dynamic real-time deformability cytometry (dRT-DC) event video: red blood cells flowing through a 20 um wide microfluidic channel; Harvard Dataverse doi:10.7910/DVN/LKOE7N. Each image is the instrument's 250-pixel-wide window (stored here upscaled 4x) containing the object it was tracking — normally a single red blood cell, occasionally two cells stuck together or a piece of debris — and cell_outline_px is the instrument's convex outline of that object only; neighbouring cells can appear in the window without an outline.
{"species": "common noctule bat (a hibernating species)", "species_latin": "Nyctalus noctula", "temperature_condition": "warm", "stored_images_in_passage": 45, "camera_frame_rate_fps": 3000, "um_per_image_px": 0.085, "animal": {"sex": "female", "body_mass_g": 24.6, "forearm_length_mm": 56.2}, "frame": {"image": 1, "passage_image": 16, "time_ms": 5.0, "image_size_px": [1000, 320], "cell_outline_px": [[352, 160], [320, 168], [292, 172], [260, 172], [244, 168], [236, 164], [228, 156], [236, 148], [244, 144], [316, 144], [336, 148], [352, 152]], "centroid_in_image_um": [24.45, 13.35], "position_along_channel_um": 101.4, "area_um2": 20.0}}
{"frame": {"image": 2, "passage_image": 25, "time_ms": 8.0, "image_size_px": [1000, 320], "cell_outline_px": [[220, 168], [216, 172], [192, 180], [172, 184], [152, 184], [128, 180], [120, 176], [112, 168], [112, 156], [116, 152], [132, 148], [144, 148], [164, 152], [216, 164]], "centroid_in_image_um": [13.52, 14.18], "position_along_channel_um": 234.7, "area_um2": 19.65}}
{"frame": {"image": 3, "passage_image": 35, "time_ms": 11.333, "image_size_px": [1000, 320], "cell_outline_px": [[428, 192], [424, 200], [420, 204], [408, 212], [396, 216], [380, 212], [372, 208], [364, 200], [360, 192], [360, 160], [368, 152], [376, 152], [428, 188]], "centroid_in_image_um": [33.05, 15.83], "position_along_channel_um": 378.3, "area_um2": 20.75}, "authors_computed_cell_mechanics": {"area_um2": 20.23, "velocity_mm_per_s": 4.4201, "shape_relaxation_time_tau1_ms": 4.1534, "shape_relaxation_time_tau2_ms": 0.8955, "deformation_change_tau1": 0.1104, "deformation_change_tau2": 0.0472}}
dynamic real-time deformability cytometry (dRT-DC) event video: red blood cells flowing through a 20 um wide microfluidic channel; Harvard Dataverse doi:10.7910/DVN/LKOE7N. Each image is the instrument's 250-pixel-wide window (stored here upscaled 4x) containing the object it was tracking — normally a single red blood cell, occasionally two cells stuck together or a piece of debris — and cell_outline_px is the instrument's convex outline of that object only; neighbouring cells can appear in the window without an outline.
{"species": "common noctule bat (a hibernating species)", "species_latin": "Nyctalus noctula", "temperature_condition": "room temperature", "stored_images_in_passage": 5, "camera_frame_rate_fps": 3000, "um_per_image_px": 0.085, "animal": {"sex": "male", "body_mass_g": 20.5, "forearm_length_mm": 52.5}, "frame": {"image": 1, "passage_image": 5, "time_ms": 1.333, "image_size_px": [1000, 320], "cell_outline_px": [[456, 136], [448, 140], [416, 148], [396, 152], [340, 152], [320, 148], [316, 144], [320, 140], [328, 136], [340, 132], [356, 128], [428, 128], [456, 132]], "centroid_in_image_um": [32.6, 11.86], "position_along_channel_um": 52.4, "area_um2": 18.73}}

★ ★ ★ ★

» REQUIRED WORK
Restate every line of the data word for word.

» EXERCISE RESULT
dynamic real-time deformability cytometry (dRT-DC) event video: red blood cells flowing through a 20 um wide microfluidic channel; Harvard Dataverse doi:10.7910/DVN/LKOE7N. Each image is the instrument's 250-pixel-wide window (stored here upscaled 4x) containing the object it was tracking — normally a single red blood cell, occasionally two cells stuck together or a piece of debris — and cell_outline_px is the instrument's convex outline of that object only; neighbouring cells can appear in the window without an outline.
{"species": "common noctule bat (a hibernating species)", "species_latin": "Nyctalus noctula", "temperature_condition": "warm", "stored_images_in_passage": 45, "camera_frame_rate_fps": 3000, "um_per_image_px": 0.085, "animal": {"sex": "female", "body_mass_g": 24.6, "forearm_length_mm": 56.2}, "frame": {"image": 1, "passage_image": 16, "time_ms": 5.0, "image_size_px": [1000, 320], "cell_outline_px": [[352, 160], [320, 168], [292, 172], [260, 172], [244, 168], [236, 164], [228, 156], [236, 148], [244, 144], [316, 144], [336, 148], [352, 152]], "centroid_in_image_um": [24.45, 13.35], "position_along_channel_um": 101.4, "area_um2": 20.0}}
{"frame": {"image": 2, "passage_image": 25, "time_ms": 8.0, "image_size_px": [1000, 320], "cell_outline_px": [[220, 168], [216, 172], [192, 180], [172, 184], [152, 184], [128, 180], [120, 176], [112, 168], [112, 156], [116, 152], [132, 148], [144, 148], [164, 152], [216, 164]], "centroid_in_image_um": [13.52, 14.18], "position_along_channel_um": 234.7, "area_um2": 19.65}}
{"frame": {"image": 3, "passage_image": 35, "time_ms": 11.333, "image_size_px": [1000, 320], "cell_outline_px": [[428, 192], [424, 200], [420, 204], [408, 212], [396, 216], [380, 212], [372, 208], [364, 200], [360, 192], [360, 160], [368, 152], [376, 152], [428, 188]], "centroid_in_image_um": [33.05, 15.83], "position_along_channel_um": 378.3, "area_um2": 20.75}, "authors_computed_cell_mechanics": {"area_um2": 20.23, "velocity_mm_per_s": 4.4201, "shape_relaxation_time_tau1_ms": 4.1534, "shape_relaxation_time_tau2_ms": 0.8955, "deformation_change_tau1": 0.1104, "deformation_change_tau2": 0.0472}}
dynamic real-time deformability cytometry (dRT-DC) event video: red blood cells flowing through a 20 um wide microfluidic channel; Harvard Dataverse doi:10.7910/DVN/LKOE7N. Each image is the instrument's 250-pixel-wide window (stored here upscaled 4x) containing the object it was tracking — normally a single red blood cell, occasionally two cells stuck together or a piece of debris — and cell_outline_px is the instrument's convex outline of that object only; neighbouring cells can appear in the window without an outline.
{"species": "common noctule bat (a hibernating species)", "species_latin": "Nyctalus noctula", "temperature_condition": "room temperature", "stored_images_in_passage": 5, "camera_frame_rate_fps": 3000, "um_per_image_px": 0.085, "animal": {"sex": "male", "body_mass_g": 20.5, "forearm_length_mm": 52.5}, "frame": {"image": 1, "passage_image": 5, "time_ms": 1.333, "image_size_px": [1000, 320], "cell_outline_px": [[456, 136], [448, 140], [416, 148], [396, 152], [340, 152], [320, 148], [316, 144], [320, 140], [328, 136], [340, 132], [356, 128], [428, 128], [456, 132]], "centroid_in_image_um": [32.6, 11.86], "position_along_channel_um": 52.4, "area_um2": 18.73}}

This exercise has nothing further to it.